• **Task directions**: Reproduce the records below character for character, leaving out the pictures.

• **Available data**:
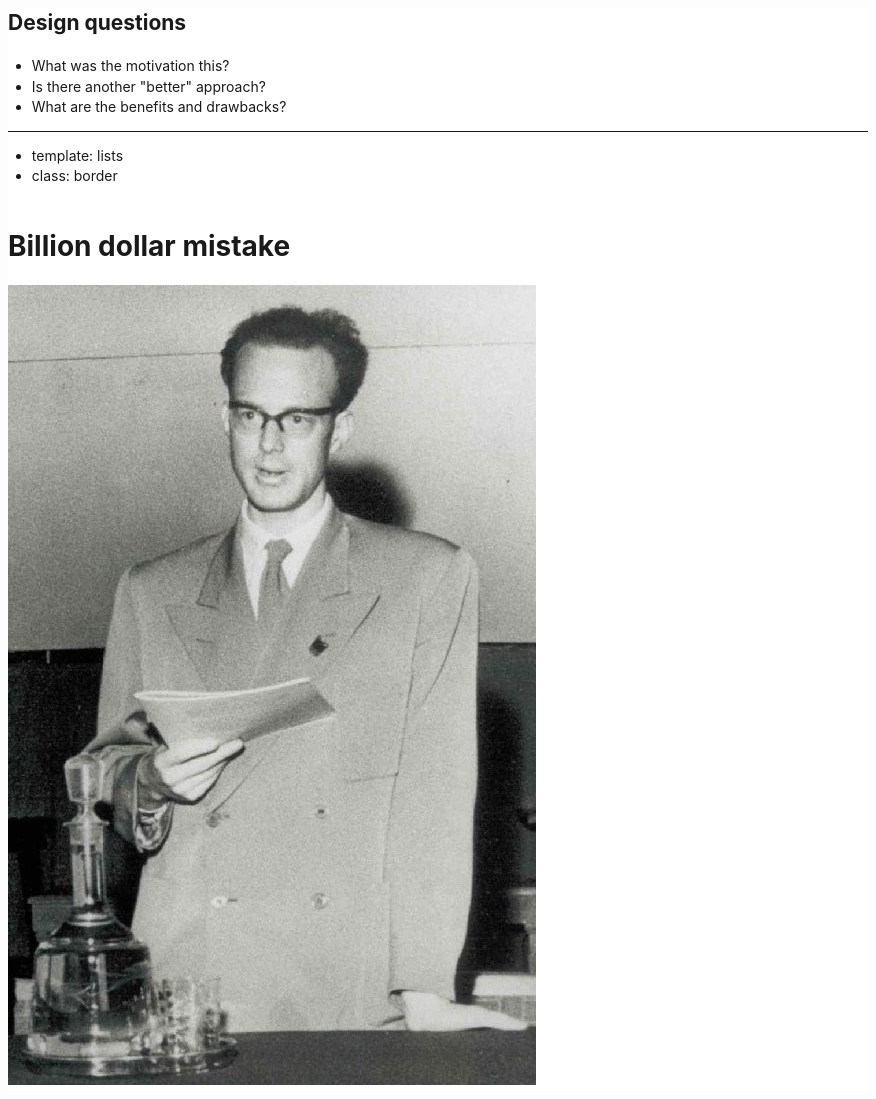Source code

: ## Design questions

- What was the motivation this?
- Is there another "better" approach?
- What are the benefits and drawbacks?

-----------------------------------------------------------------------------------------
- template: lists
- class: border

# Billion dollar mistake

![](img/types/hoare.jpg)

• **Task answer**:
Source code

: ## Design questions

- What was the motivation this?
- Is there another "better" approach?
- What are the benefits and drawbacks?

-----------------------------------------------------------------------------------------
- template: lists
- class: border

# Billion dollar mistake

![](img/types/hoare.jpg)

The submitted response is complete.